La manera más cómoda de participar en política desde el sillón de la sala es a través del WhatsApp. Sin duda una de las formas más pasivas de la actividad social que ha dejado a parte de la clase media sin muchas ganas de salir a la calle, porque considera que con enviar un meme su posición está definida y su postura política precisada.
La costumbre de tener todo con sólo oprimir un botón lleva a jugar a la participación política a adultos poco informados y peor capacitados académicamente. Todas las consignas de la disidencia por celular son anónimas, nadie firma, nadie muestra metodología, nadie se atreve a dar nombres de quienes lo elaboran de tal manera que en resumidas cuentas esos mensajes y anda es lo mismo, pero es la púnica manera de algunos de sentirse informados, es decir, mejor informados que la mayoría con anónimos que no tienen origen pero su destino está muy bien definido.
El hecho de informarse cómodamente dentro de la comodidad que bien puede convertirse en prisión, habla de una postura no confortable sino temerosa. El mensaje e invasivo, porque llega directamente, sin escalas ni permiso a la vista de alguien. Ya en ese momento se trata de un acto intrusivo y, por lo tanto, agresivo, perturbador, intimidante. Un atentado a la privacidad que no siempre suele ser agradable ni forzosamente causa risa.
En los mensajes de la disidencia de celular se toma por asalto la credibilidad de quien lo envía y abusa de la confianza de quien lo recibe. En un juego de poder que marca la superioridad de quien lo manda como ser superior ante la ventaja social y política de estar mejor informado, como parte esencial de la superioridad.
La disidencia de WhatsApp no es un intercambio amable de información, con más imaginación que evidencias, se trata de una práctica llena de miedo. El sólo hecho de pensar que se está equivocado, producto de una inconsciente noción de ignorancia profunda, le impulsa a limitar su participación social a un par de botones. Es una lucha social aislada, que se anula a sí misma, pro llena de miedo, de inseguridad de definición y de valentía.
Cuando se intercambia “información” por el celular se evade la participación, si hay mentira o desvío de la realidad no es su responsabilidad sino de quien lo creó, pero si gusta el mensaje agrada a la persona o la agrede según el caso. Es decir, es una agresión o el inicio de una coincidencia, al fin y al cabo, es la necesidad de ser tomado en cuenta.
Mantener un constante intercambio de mensajes políticos anónimos resulta una enorme irresponsabilidad social, que denota inmadurez como ser humano, así como lo es la indefinición personal.

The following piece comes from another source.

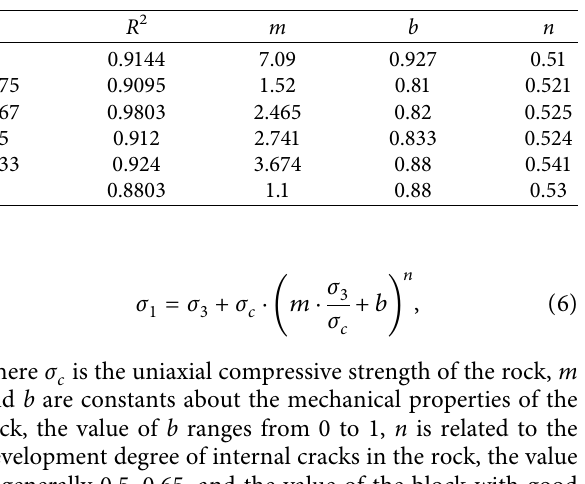
Table 4: GH-B criterion fitting parameters and R 2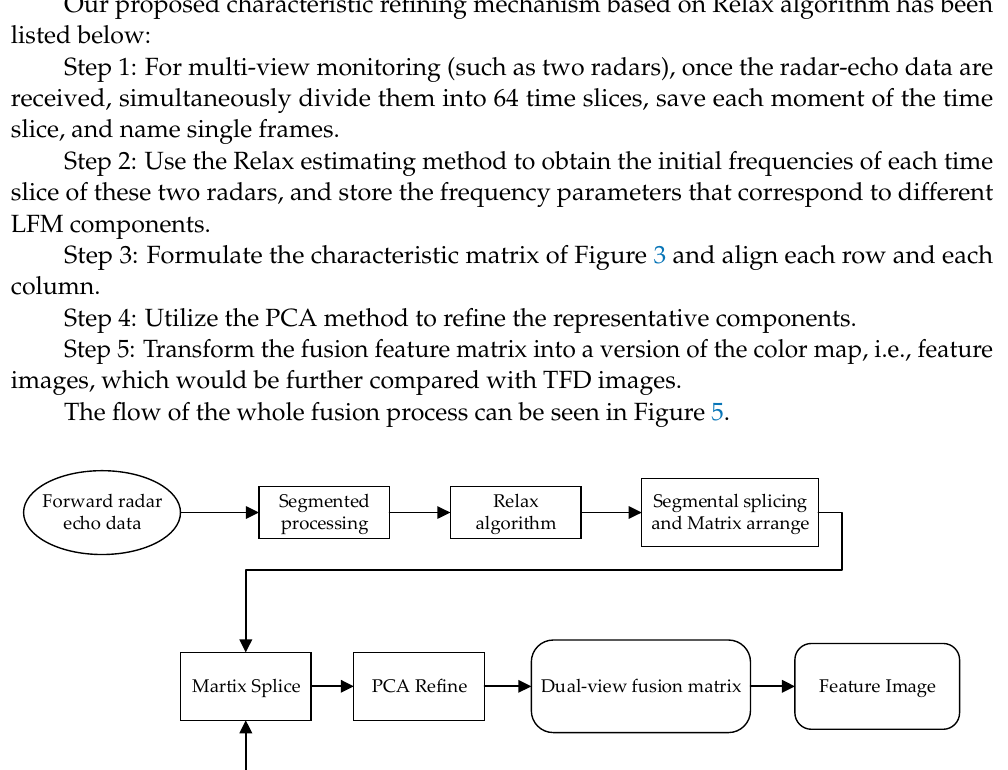
Figure 4. Refine the characteristic matrices using PCA. (PC m represents the m -th principal component).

Una falta de precisión de la personalidad, porque quien envía se convierte en ariete violento que termina siendo un autoengaño.
El anonimato es la manera más cobarde de la acción política y social, se encuentra en cada mensaje que el teléfono envía como si se tratara de dar un puñetazo en el rostro de quien no piensa como nosotros. Ese tipo de mensaje denota la incapacidad de mantener un debate real, una discusión de altura, una exposición de motivos basados en el conocimiento y la información, simplemente porque no hay detrás ni información ni preparación.
Hacemos comunicación al servicio de la Nación y si así no lo hiciéramos, que el chat nos lo demande.